人前ではかなり物静かなのに、俺といる時は喜怒哀楽がはっきりしていて、天真爛漫って感じで、見ているとほっとして……はっ!」
俺は何を口走っていたのだろうか……気が付くと萌先輩がニヤニヤしながら、こちらを楽しそうな表情で見ている。
穴があったら入りたい、とはこのことに違いない。
「そんだけ動機があるんなら、恋心に発展してもよさげなんやけどなぁ……」
「……恋ってのが今一つ分からないんです」
答えを聞いた萌先輩は表情を和らげると、俺の傍に歩み寄って肩にポンと手を置いた。
「まぁ、龍馬にもいずれ分かるわ。でももし社会人になっても分からんかったら――」
分からんかったら……何なのだろう?
言葉の続きをじっと待っていたが、急に萌先輩は顔を朱に染めてそっぽを向いてしまった。
今の表情はかなり珍しい気がする。
「やっぱ今のナシ! ほら、さっさと帰りぃ!」
呼び止めたの先輩じゃないですか、なんてことは絶対に言えないので、俺は先ほどの萌先輩みたいに苦笑しながら踵を返して歩き出した。
奇抜な色の佐藤宅が見えなくなる前に一度だけ振り返ると、もう萌先輩の姿は無い。
「はぁ……眠い」
少しだけこみ上げた寂寥感をごまかすように呟くと、俺は帰り道をひたすら歩く。
幻界での行動がこちらの体力にも少しは影響するみたいで、普段なら一時間もあれば余裕で家に帰られるのに、今日は一時間半も掛かってしまった。
「ただいま~……」
丁度店じまいの時間に帰ってきたので、母さんはいつものように店先で箒がけをしていた。
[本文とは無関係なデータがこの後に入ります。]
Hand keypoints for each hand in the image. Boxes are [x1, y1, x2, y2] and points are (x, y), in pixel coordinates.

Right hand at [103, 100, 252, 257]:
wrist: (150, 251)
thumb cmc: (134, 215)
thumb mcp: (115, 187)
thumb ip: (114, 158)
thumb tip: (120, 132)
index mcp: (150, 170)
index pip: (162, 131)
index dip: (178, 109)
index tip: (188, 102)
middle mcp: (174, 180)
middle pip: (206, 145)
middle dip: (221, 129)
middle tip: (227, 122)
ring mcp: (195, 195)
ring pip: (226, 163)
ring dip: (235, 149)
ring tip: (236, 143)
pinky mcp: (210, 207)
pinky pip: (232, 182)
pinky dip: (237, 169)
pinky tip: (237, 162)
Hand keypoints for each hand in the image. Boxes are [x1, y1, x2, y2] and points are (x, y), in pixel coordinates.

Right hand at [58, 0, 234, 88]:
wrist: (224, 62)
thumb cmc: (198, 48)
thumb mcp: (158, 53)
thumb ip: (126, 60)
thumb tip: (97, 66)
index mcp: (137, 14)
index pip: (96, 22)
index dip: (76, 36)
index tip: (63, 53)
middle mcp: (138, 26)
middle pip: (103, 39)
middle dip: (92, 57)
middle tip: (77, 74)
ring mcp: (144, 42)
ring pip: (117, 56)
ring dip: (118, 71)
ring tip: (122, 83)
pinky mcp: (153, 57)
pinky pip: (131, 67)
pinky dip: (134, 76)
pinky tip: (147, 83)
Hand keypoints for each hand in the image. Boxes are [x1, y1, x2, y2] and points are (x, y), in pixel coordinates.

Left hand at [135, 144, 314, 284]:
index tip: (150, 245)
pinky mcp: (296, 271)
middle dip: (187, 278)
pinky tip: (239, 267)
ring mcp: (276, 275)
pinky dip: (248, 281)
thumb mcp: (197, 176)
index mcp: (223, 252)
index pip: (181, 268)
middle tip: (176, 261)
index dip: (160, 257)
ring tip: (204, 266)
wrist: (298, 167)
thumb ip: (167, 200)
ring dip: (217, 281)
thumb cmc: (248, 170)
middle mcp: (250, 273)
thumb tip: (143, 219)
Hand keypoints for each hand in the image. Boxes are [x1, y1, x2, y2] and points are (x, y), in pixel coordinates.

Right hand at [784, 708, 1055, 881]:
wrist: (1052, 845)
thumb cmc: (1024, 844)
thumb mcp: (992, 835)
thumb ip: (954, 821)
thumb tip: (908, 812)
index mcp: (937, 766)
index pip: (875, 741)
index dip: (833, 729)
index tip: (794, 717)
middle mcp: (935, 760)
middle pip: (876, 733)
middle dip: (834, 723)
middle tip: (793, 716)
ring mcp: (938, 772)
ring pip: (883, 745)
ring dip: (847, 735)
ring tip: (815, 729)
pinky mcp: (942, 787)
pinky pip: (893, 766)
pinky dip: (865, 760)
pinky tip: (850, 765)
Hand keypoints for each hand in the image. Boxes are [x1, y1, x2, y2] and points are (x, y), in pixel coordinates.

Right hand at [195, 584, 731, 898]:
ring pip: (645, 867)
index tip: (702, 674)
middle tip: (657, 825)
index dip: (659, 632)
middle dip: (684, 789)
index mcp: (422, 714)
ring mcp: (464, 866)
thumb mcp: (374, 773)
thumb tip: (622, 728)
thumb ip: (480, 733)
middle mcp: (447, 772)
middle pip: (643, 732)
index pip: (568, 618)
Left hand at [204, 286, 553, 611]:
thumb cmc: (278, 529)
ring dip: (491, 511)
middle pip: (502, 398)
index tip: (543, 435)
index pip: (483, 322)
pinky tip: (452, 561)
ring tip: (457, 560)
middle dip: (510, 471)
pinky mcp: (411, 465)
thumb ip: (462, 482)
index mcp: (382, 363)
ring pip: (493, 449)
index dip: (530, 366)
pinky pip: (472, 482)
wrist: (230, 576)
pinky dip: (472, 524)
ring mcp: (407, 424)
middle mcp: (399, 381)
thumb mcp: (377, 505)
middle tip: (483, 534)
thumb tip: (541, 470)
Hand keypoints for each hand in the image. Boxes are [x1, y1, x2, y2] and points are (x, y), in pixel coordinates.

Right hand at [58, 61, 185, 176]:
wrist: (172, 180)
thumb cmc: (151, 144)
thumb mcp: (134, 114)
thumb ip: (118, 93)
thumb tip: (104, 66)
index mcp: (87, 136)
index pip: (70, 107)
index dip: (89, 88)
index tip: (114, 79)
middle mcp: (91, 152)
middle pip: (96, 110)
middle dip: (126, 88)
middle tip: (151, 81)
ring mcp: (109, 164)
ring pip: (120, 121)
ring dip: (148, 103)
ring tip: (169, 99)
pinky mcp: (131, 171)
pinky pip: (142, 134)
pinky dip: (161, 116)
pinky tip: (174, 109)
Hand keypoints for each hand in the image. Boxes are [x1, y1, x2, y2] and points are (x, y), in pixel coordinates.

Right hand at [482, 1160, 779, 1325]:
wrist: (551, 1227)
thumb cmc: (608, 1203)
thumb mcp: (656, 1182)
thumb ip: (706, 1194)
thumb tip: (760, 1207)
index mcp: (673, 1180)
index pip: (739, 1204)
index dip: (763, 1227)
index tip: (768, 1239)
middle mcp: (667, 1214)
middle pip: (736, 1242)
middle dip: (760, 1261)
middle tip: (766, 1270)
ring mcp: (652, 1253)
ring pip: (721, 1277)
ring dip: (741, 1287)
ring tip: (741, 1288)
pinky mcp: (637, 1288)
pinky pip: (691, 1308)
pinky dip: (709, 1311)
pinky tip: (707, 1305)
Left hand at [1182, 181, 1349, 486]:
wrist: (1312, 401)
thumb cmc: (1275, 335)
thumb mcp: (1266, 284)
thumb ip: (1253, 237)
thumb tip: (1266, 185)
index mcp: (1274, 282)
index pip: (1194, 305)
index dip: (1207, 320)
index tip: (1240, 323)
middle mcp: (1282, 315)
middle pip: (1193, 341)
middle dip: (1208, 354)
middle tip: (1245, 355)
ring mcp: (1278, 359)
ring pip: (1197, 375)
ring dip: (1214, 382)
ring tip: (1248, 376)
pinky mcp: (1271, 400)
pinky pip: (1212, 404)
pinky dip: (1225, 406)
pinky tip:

「おかえり~。結構時間掛かったのね……それより、あの子と一緒に何をしていたの?」
母さんが期待の眼差しで俺を見てくる。
面倒くさいなと思いながらも、出来るだけ何も言われない無難な答えを返した。
「あの子? ……あぁ、萌先輩ね。生徒会の仕事を手伝っていただけだよ」
「まあっ! あの龍馬が女の子を名前で呼ぶなんてっ!」
しくじった……そんなところに喰いついてくるとは流石に想定外だ。
「意味が分からん! ……とりあえず、疲れたからもう寝るよ」
これ以上話を続けると、余計なことまで話してしまいそうだ。
今日は体も心も疲れているし、こんなときは寝るのが一番だろう。
そんな俺を見た母さんは、心配そうに一言。
「えっと……ご飯、食べる?」
「食べる! それから寝る!」
自分でも訳が分からないようなテンションで返事をし、久しく見る我が家へと入る。
そして宣言通り、大量に用意された晩ご飯を食べると、風呂にも入らず眠りに付くのだった。